When Words Collide is Coming Up!

A banquet attendee insisted on taking this picture of us three ladies in red. Last year's theme was Roaring Twenties.
My author blog post on my publisher’s website today talks about my favourite readers and writers festival.

Why is When Words Collide my favourite? Here are my top ten reasons.

1. WWC is local, here in Calgary. I don’t have to spend money on airfare, hotels and restaurant meals to attend, although I might grab a bite with friends on the hotel’s Boomtown pub patio.

2. Not only local, WWC takes place close to my home. The festival hotel, the Delta Calgary South, is about a 15 minute walk or short drive away. I can come home for dinner or a breather from the activities.

3. Being local, I constantly run into people I know at WWC and don’t feel out of place.

4. But there are still tons of new people to meet. Writers, readers, editors, publishers and agents from Calgary, other parts of Canada and beyond.

5. I met my publisher at WWC: Jude Pittman of BWL Ltd.

6.. The Energy. This is what impressed me the most at my first WWC, the inaugural year of 2011.

7. The opportunity to promote and sell my books. Any registrant can volunteer to sit on a panel or do a presentation, and sell their books in the merchant’s corner, either on the shared author’s table, a table they or their group rent or through Owl’s Nest Books, the official bookseller.

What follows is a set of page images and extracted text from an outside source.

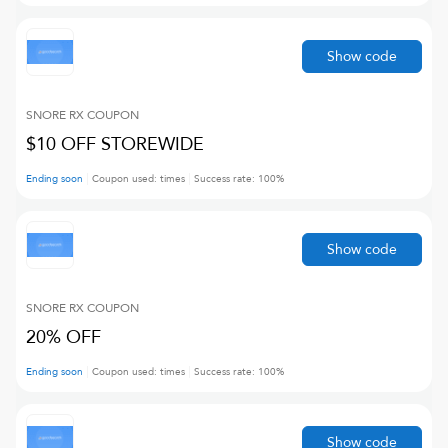
Show code
SNORE RX
COUPON
$10 OFF STOREWIDE
Ending soon
Coupon used:
times
Success rate:
100
%
Show code
SNORE RX
COUPON
20% OFF
Ending soon
Coupon used:
times
Success rate:
100
%
Show code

8. It’s fun. The banquet photo above says it all and it’s not unusual to see people dressed in various costumes during the daytime. The year that author Diana Gabaldon was a Festival Guest of Honour a man showed up at her session wearing a kilt, in homage to her novel hero Scottish nationalist Jamie.

9. Learning. I’ve been around writing a long time and still learn more about writing and selling books at the many panels and presentations I attend.

10. The registration cost is $45-$60 ($30-$40 for seniors and students) for three full days and two evenings of programming. I can’t resist a bargain!